" Vous rejoignez les forces spéciales et vous entraînez dans des châteaux nommés House, Manor, ou Villa, à travers toute l'Ecosse et l'Angleterre. Vous sautez, vous luttez, vous dégoupillez. Vous êtes bon. Vous plaisez aux filles. Vous flirtez avec les petites Anglaises. Vous buvez le thé chez leurs parents qui vous trouvent charmant. Vous continuez à vous entraîner en vue de la plus grande mission qu'un pays ait jamais confiée à deux hommes seuls. Vous croyez en la justice, et vous croyez en la vengeance. Vous êtes valeureux, volontaire et doué. Vous êtes prêt à mourir pour votre pays. Vous devenez quelque chose qui grandit en vous et progressivement commence déjà à vous dépasser, mais vous restez aussi tellement vous-même. Vous êtes un homme simple. Vous êtes un homme.
Vous êtes Jozef Gabčík ou Jan Kubiš , et vous allez entrer dans l'Histoire."
Attention, immense coup de coeur !
Ce roman, je l'ai acheté à cause de son titre. Je n'avais même pas eu la présence d'esprit de regarder la quatrième de couverture (ce que je ne fais absolument jamais à vrai dire), où est expliqué la signification de ce HHhH. Je l'avais juste feuilleté rapidement, intriguée par ces quatre lettres, et puis le mot "Prague" est revenu plusieurs fois, et ça a suffit à me séduire.
Bien m'en a pris.
A la frontière du roman historique, de l'essai et du thriller,
HHhH a plus d'un attrait.
L'histoire, déjà. C'est celle de l'attentat contre l'homme le plus dangereux du III ème Reich, la bête blonde, le boucher de Prague, le bras droit d'Himmler, le SS-Obengruppenführer, le planificateur de la solution finale : j'ai nommé Heydrich. Reinhardt Heydrich, que l'on surnomme Himmler Hirn Heisst Heydrich : "le cerveau d'Himmler s'appelle Heydrich". Voilà le titre énigmatique percé à jour.
Deux jeunes résistants tchèques et slovaques, Jozef Gabčík et Jan Kubiš ont pour mission de le supprimer. Ils sont parachutés dans la campagne tchèque par le gouvernement (enfin ce qu'il en reste) en exil à Londres, et rejoignent tant bien que mal le réseau de la résistance praguoise. S'ensuit une année de doutes, de nuits blanches, de détermination, de repérages : le quotidien de résistants sous le joug nazi.

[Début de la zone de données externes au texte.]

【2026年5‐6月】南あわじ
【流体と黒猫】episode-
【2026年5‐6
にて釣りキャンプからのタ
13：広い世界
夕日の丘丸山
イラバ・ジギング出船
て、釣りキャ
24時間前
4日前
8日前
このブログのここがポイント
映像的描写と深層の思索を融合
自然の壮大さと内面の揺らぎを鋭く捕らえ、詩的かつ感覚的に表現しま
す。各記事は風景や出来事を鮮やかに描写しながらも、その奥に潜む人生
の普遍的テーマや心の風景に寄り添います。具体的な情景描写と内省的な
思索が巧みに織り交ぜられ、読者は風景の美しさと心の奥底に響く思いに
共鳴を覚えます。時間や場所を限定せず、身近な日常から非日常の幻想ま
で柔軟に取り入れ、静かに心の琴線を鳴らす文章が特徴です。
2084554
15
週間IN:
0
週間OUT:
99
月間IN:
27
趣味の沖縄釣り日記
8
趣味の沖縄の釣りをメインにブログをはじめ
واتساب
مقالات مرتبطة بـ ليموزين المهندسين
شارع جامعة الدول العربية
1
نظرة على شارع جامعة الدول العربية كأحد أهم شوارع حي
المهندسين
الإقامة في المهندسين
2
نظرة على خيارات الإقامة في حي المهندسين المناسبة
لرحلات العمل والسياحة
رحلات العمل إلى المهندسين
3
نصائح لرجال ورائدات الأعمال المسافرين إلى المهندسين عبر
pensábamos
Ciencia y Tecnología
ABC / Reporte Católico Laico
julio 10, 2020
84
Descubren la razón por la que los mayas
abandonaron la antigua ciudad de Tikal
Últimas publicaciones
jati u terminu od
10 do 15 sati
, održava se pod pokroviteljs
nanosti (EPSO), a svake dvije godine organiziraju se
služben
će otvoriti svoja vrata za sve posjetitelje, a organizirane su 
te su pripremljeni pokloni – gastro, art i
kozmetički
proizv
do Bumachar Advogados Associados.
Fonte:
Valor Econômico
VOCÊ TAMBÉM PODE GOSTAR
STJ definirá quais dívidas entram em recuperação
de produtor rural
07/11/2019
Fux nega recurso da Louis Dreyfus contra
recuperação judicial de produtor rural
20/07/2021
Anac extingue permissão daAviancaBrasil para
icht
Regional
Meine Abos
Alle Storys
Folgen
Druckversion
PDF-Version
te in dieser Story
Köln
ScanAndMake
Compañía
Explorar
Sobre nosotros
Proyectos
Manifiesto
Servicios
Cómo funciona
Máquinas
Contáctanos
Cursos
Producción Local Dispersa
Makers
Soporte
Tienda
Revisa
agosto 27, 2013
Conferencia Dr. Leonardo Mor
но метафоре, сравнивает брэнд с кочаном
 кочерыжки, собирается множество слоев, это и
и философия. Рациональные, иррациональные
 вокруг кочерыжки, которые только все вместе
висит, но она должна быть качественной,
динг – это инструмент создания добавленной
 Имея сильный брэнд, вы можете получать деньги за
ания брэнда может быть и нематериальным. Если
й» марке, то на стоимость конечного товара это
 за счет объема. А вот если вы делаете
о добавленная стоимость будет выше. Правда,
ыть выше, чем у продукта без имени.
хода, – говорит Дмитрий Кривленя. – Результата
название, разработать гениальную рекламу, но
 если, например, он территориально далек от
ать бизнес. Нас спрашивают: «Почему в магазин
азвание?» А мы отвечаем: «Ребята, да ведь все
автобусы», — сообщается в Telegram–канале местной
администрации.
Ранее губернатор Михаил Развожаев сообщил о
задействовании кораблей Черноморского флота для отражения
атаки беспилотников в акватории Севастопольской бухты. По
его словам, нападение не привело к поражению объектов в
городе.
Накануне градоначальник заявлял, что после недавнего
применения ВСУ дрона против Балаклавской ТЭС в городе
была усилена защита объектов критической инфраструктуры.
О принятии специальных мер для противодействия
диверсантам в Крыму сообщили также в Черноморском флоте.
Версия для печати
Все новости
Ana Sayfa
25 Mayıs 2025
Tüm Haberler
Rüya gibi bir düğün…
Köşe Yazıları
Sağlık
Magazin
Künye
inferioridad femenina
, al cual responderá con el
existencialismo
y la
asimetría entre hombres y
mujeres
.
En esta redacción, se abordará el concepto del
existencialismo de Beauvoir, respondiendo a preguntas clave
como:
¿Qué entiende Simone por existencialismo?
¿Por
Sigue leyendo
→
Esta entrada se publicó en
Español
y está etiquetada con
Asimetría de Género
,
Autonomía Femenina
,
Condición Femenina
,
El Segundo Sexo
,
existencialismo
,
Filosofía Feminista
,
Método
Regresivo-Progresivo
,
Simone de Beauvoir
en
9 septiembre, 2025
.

HHhH c'est donc une histoire de courage, de trahison, de grandeur d'âme et de résistance, qui met en avant les hommes de l'ombre qui ont changé le cours de l'histoire. Et puis il y a en parallèle la montée du Nazisme, le développement de la solution finale, les premiers camps de concentration, les massacres par dizaines de milliers, et au dessus de ce bourbier terrifiant, Heydrich, dont la soif de puissance ne tarit pas. Florent Binet croise avec virtuosité tous ces destins, sur fond de vieille Europe.
Il y a d'ailleurs ce point qui me parle particulièrement : l'auteur décrit les rues de Prague, ville qu'il aime (et que j'aime), qui résonnent au son des talons des bottes des SS, la cloche des tramways qui retentit dans les rues, le fleuve qui s'écoule sous le pont Charles, la rue Resslova, et tout ce décor tchèque qui est plus vrai que nature, et dans lequel va se dérouler la tentative d'assassinat contre Heydrich.
Et puis il y a le style de Binet et ses questionnements incessants sur le rapport entre l'Histoire avec un grand H et la fiction. Il fait part avec une grande honnêteté et une franchise rare de ses réticences à créer des personnages à partir d'êtres réels, d'interpréter, de romancer, de transformer l'histoire pour le roman. Il explique et on comprend : ses doutes, ses peurs d'écrivain, sa légitimité à raconter. A tel point que le récit du passé et la voix de l'auteur se croisent à un moment, pour se rejoindre et finalement ne former plus qu'un. Bluffant.